Databricks
Type of Support: | Read & Write; In-Database |
Validated On: | Databricks version 2.18; Simba Apache Spark Driver 1.00.09 |
Connection Type: | ODBC (32- and 64-bit) |
Driver Details: | The ODBC driver can be downloaded here. In-Database processing requires 64-bit database drivers. |
Driver Configuration Requirements: |
The host must be a Databricks cluster JDBC/ODBC Server hostname. For optimal performance, you must enable the Fast SQLPrepare option within the driver Advanced Options to allow Alteryx to retrieve metadata without running a query. To use Visual Query Builder, select the Get Tables With Query option within the driver Advanced Options. |
Alteryx tools used to connect
- Input Data Tool (For standard workflow processing)
- Connect In-DB Tool and Data Stream In Tool (For In-Database workflow processing).
Additional Details
If you have issues with reading or writing Unicode® characters, access the Simba Impala ODBC driver. Under Advanced Options, select the “Use SQL Unicode Types” option.
Read Support
Install and configure the Apache Spark ODBC driver:
- Spark Server Type: Select the appropriate server type for the version of Apache Spark that you are running. If you are running Apache Spark 1.1 and later, then select Apache SparkThriftServer.
- Authentication Mechanism: See the installation guide downloaded with the Simba Apache Spark driver to configure this setting based on your setup.
To set up the driver Advanced Options, see the installation guide downloaded with the Simba Apache Spark driver.
Write Support
For both standard and in-database workflows, use the Data Stream In Tool to write to Databricks. Write support is via the Databricks Bulk Loader.
In the Manage In-DB Connections > Write tab:
- Select Databricks Bulk Loader (Avro) or Databricks Bulk Loader (CSV).

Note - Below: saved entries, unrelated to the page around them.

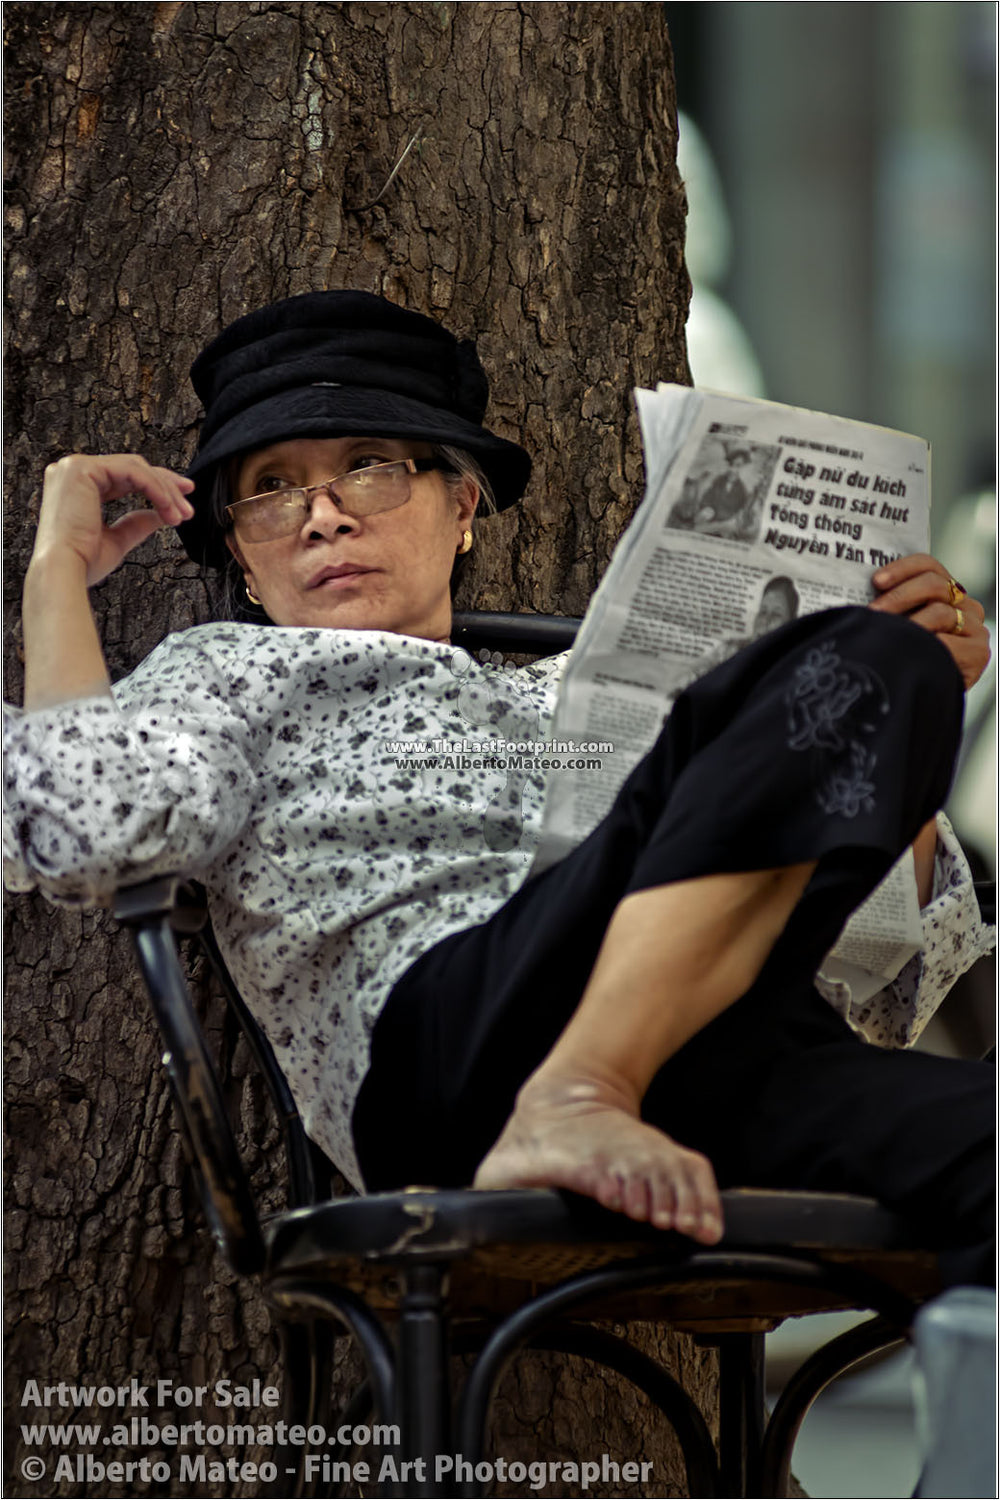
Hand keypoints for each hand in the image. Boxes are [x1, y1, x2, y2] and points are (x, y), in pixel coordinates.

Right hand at [30, 454, 194, 587]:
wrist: (65, 572)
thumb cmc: (82, 563)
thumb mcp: (118, 539)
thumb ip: (137, 523)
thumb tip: (160, 515)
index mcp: (76, 487)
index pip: (123, 476)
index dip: (156, 485)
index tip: (181, 499)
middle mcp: (71, 473)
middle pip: (132, 468)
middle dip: (166, 486)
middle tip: (188, 504)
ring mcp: (74, 467)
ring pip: (135, 468)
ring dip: (164, 491)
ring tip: (180, 514)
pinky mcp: (81, 469)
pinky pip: (132, 472)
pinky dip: (155, 489)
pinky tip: (167, 508)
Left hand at [868, 553, 989, 690]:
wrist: (924, 696)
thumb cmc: (909, 657)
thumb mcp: (901, 626)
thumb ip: (893, 608)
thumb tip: (860, 595)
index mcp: (947, 593)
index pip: (928, 566)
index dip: (902, 568)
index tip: (877, 581)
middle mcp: (964, 605)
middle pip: (934, 584)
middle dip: (899, 596)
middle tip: (874, 612)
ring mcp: (973, 627)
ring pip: (939, 612)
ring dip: (909, 624)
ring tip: (887, 635)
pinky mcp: (978, 651)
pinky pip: (947, 642)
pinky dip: (926, 645)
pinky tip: (910, 653)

- Select the Connection String drop-down, and then select New Databricks connection.
- Select an existing ODBC data source, or click ODBC Admin to create one.
- Specify a user name and password. These fields cannot be blank.
-
Specify the Databricks URL
https://abc-abc123-123a.cloud.databricks.com
To write a table with field names that total more than 4000 characters, use CSV instead of Avro.